L’emprise du droit de l’Union européenne devenait donc inéluctable car la promotion de la libre concurrence sur les propriétés publiques constitue aujourd’hui la finalité promue par le droit de l’Union européenne.
Il suffit pour s’en convaincre de se référer la généralisation progressive de l’obligations de mise et concurrence à l’ensemble des contrats publics, incluant plus récemment les contrats portant sur la propriété publique.
C’est l’approche économique qui a été privilégiée, les propriétés publiques constituant un enjeu économique pour les opérateurs économiques (ex : les gares et les aéroports, ou encore les plages…). De même, l’autorisation d’exploitation ou l’acquisition d’un bien est susceptible d’affecter la libre concurrence sur un marché concurrentiel donné, d’autant plus que cette autorisation est susceptible de conférer un avantage pour un opérateur économique.
Le droit interne ne présentait pas les garanties d’une parfaite compatibilité avec le droit de l’UE (CE, 3 décembre 2010, Ville de Paris).
Ce doute a été confirmé par les affaires Promoimpresa et Mario Mélis (CJUE, 14 juillet 2016 Promoimpresa Srl, aff. C-458/14, Mario Melis e.a., aff. C-67/15.) portant sur la même problématique de prorogation des droits exclusifs à l’exploitation des biens du domaine public maritime et lacustre en Italie (concessions conclus avec des opérateurs économique).

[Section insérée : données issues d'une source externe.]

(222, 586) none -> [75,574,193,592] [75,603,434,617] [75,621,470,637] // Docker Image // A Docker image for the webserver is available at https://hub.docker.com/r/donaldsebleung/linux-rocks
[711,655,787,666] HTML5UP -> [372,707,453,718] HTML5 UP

Il en résulte que l’acte par lequel un Etat membre attribue un droit exclusif à l’exploitation d’un bien public (domaine public/domaine privé) doit, en principe, être apprécié sous l’angle de plusieurs dispositions du droit de l’Union, notamment des articles 49 TFUE, 56 TFUE et 106 TFUE, ainsi que des règles des marchés publics ou encore des dispositions du chapitre III de la directive 2006/123 relatives à la liberté d’établissement.

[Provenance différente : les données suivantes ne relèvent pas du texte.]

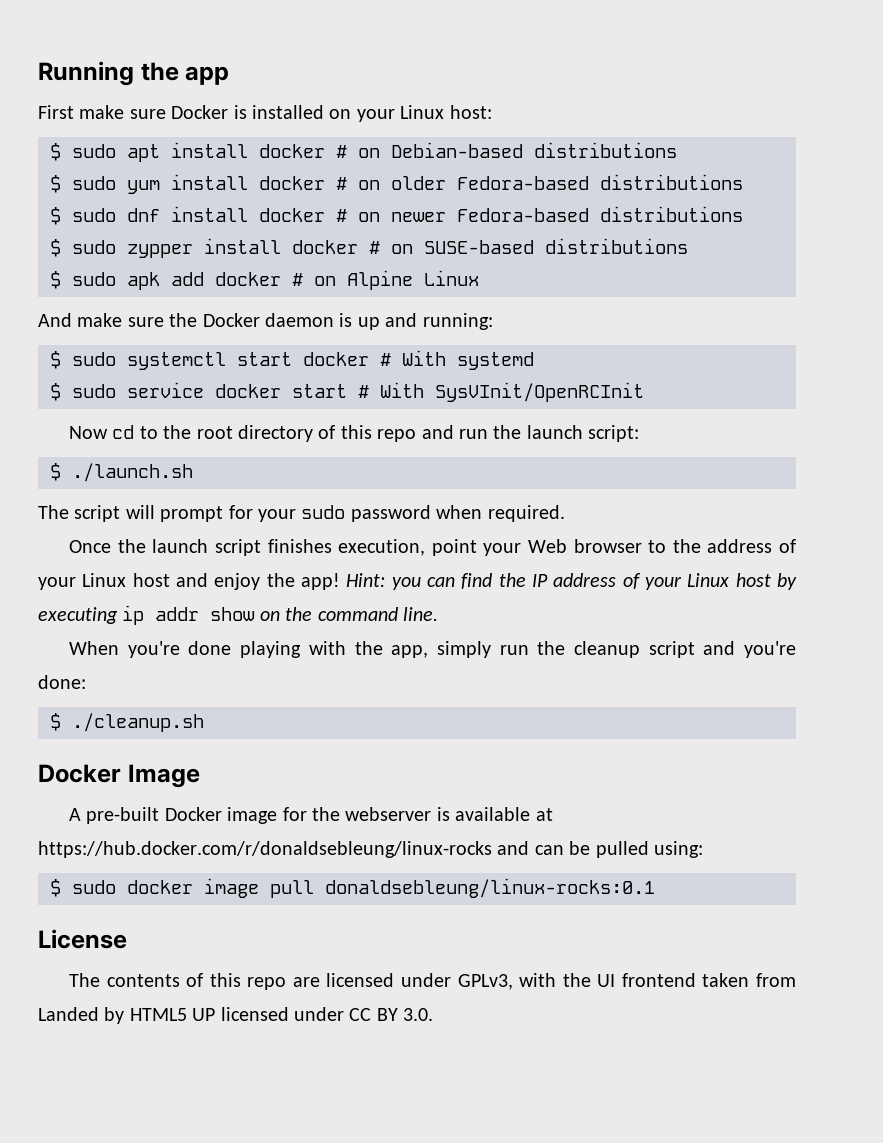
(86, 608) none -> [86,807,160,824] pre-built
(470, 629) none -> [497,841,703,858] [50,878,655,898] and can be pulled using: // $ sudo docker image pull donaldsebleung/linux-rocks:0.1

Or dans ces affaires, c’est sur le fondement de la libre prestation de service et donc de la directive Services que la CJUE a jugé que les collectivités sont dans l’obligation de procéder à des mesures de sélection transparentes et non-discriminatoires pour l’octroi de concessions, a fortiori lorsque l’on est en présence de ressources rares.
En clair, l’autorisation ainsi octroyée d’exploiter le domaine public doit avoir une durée limitée appropriée, ne peut pas être renouvelée automatiquement et ne doit prévoir aucun avantage pour le prestataire sortant.
Pour répondre à cette exigence, l’ordonnance n° 2017-562 du 19 avril 2017 relative à la propriété des personnes publiques, prise en application de la loi SAPIN II, a ainsi précisé les conditions dans lesquelles la délivrance de certains titres d’occupation du domaine public est soumise à une procédure de sélection préalable des candidats potentiels ou à des obligations de publicité, lorsque ces titres ont pour effet de permettre l’exercice d’une activité économique sur ce domaine (article L. 2122-1-1 du CGPPP).
Cette évolution se confirme, et pourrait, le cas échéant, être étendue au domaine privé.
En effet, dans un arrêt du 2 novembre 2021, la Cour administrative d’appel de Bordeaux a pu considérer que la conclusion d’un bail emphytéotique sur le domaine privé n’était pas soumise à une procédure de mise en concurrence visée à l’article L. 2122-1-1 du code général de la propriété des personnes publiques. Elle, a, néanmoins, vérifié qu’en l’espèce les dispositions de la directive n° 2006/123 du 12 décembre 2006 ne s’appliquait pas.
Cela confirme définitivement l’emprise du droit de l’UE sur le domaine public. On ne peut raisonnablement plus faire l’économie du droit de l’UE lorsqu’on aborde ce droit domanial, à plus forte raison lorsque cela concerne son exploitation.